• _PROBLEMS TO SOLVE_:
1. Answer the following questions using the court excerpt on the appeal.
(a) On what date did the buyer file its appeal?
(b) In its Response to the Appeal of 23 November 2003, what three things did the seller ask the Court to do?
(c) How many days is the period to appeal?
2. Reproduce the passage of the court excerpt on the appeal starting at "1.  a) The subject-matter" and ending at "(Art. 40 ZPO).".

• _SELECTION_:
Start
On 15 September 2003, [Buyer] filed its appeal. It requested the Court to reverse the judgment of the Civil Court of the Lake District of 6 June 2003 with costs and requested that [Seller] be found liable to pay CHF 23,582 and 5 percent interest. [Buyer] objected to the judgment for alleged inappropriate application of law and evidence and infringement of the right to be heard. Basically, [Buyer] stated that the offer of 10 January 2002 qualified as a valid offer as provided by Art. 14 CISG. The fact that the purchase price was missing did not matter because the parties had agreed that profit deriving from the respective business was to be divided equally between them. In addition, the price was determinable as the market price. [Buyer] was able to understand the offer as such, since the 'reasonable person' theory applies in the CISG, too (Art. 8(2) CISG). Moreover, even if the written offer of 10 January 2002 had not qualified as a valid offer, the contract was concluded at the latest during the telephone conversation of 21 January 2002 and confirmed in writing a day later. In addition, [Seller] undisputedly arranged for performance, meaning that at least the Confirmation of Purchase of 22 January 2002 qualified as an offer which was accepted by [Seller] by its subsequent conduct. [Buyer] was provided with the safety data sheets, the specification analysis and the supplier's declaration, it was also notified about the delay in delivery and [Seller] sent a lorry to Italy. In [Buyer]'s opinion, the reasoning by the Court of First Instance which assumed that the contract was pending cannot be followed. [Buyer] repeated its contentions concerning calculation of damages and requested witness testimony of Michael H.

In its Response to the Appeal on 23 November 2003, [Seller] asked the Court to dismiss the [Buyer]'s appeal, confirm the first-instance judgment, and order [Buyer] to pay all costs of the proceedings.

The legal representative of [Buyer] appeared at the session of the Court of Appeal held on 9 September 2004. The evidentiary proceedings were concluded and Attorney Mathias Ammann presented his party's case.

REASONING OF THE COURT OF APPEAL

1.  a) The subject-matter jurisdiction of the Cantonal Court arises out of Art. 291 ZPO [*] in conjunction with Art. 143 GOG [*]. The period to appeal is 30 days. The judgment was received by [Buyer] on 15 August 2003, thereby the Appeal sent on 15 September 2003 was received by the Court on time (Art. 40 ZPO).
End
• _ENTRIES PROVIDED_:
Start
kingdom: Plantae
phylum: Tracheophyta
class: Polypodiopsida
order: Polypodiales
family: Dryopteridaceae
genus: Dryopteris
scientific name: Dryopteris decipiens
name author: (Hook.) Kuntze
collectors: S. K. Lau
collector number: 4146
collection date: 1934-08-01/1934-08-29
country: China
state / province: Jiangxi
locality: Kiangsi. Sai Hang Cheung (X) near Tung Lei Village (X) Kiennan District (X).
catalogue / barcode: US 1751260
End
• _RESPONSES FOR EACH TASK_:
1.
(a) 15 September 2003.
(b) Dismiss the buyer's appeal, confirm the first-instance judgment, and order the buyer to pay all costs of the proceedings.
(c) 30 days.

2.
1.  a) The subject-matter jurisdiction of the Cantonal Court arises out of Art. 291 ZPO [*] in conjunction with Art. 143 GOG [*]. The period to appeal is 30 days. The judgment was received by [Buyer] on 15 August 2003, thereby the Appeal sent on 15 September 2003 was received by the Court on time (Art. 40 ZPO).